India considers selling BrahMos missiles to Russia


India is weighing in on the plans of selling BrahMos missiles to Russia, according to a recent report. This move would be a probable switch of positions between the two strategic allies who had jointly created the powerful weapon.

Atul Dinkar Rane, BrahMos Aerospace CEO and managing director, in a Q&A with The Week, said that his organisation was continuously looking at Russia as a probable market for the air-launched BrahMos supersonic cruise missile, asserting that Russia currently has no equivalent in service.

“The Russian P800 Onyx missile is the precursor of the BrahMos.

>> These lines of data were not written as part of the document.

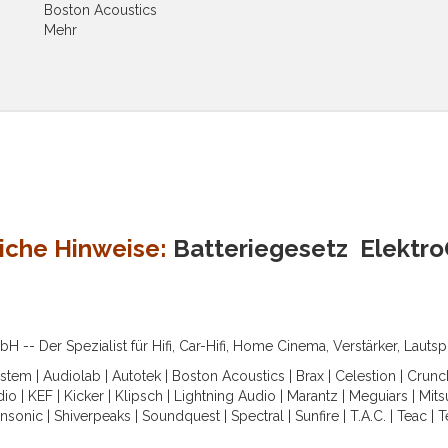
Boston Acoustics
Mehr
iche Hinweise:
Batteriegesetz
Elektr
-- Der Spezialist für Hifi, Car-Hifi, Home Cinema, Verstärker, Lauts
ystem
|
Audiolab
|
Autotek
|
Boston Acoustics
|
Brax
|
Celestion
|
Crunc
dio
|
KEF
|
Kicker
|
Klipsch
|
Lightning Audio
|
Marantz
|
Meguiars
|
Mits
nsonic
|
Shiverpeaks
|
Soundquest
|
Spectral
|
Sunfire
|
T.A.C.
|
Teac
|
T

The BrahMos is a much better version. The P800 was produced in Russia, it still is. They moved from P800 to another area of work and they are happy. We have been continuously looking at Russia as a market for the BrahMos,” he said.

“If they had purchased it [before the Ukraine war], they would have had a lot of things to use in the current situation,” Rane said. “After the ongoing situation in Europe ends, we might get some orders from Russia, especially for the air-launched BrahMos,” he added.

Russia could probably use the BrahMos like its P-800 Onyx projectile, which is the Soviet-era precursor of BrahMos. Although the  P-800 Onyx is created as an anti-ship missile, it has been employed against ground marks in Ukraine as well as Syria.

Also read: Putin discusses Ukraine grain deal, BRICS summit with South Africa’s Ramaphosa

Russia reimporting parts for tanks and missiles previously sold to foreign buyers in Asia

As per a report published by The Moscow Times in the month of June, citing Nikkei Asia, Russia had reportedly started to buy back parts for projectiles and tanks that it had earlier sold to India and Myanmar in order to improve its equipment and older weapons that were supposed to be deployed for use in the war against Ukraine.

The Russian defense industry manufacturers were reimporting equipment that they had produced and previously exported to buyers in Asia, according to the report.

Uralvagonzavod, a machine industry firm, which makes tanks for the Russian armed forces, imported nearly $24 million worth of its own products from Myanmar in the year 2022.

The equipment that was reimported, included around 6,000 sighting telescopes and nearly 200 cameras for installation in tanks, which as per analysts could be used to modernize Russia’s old T-72 tanks currently sitting in storage, according to Nikkei Asia.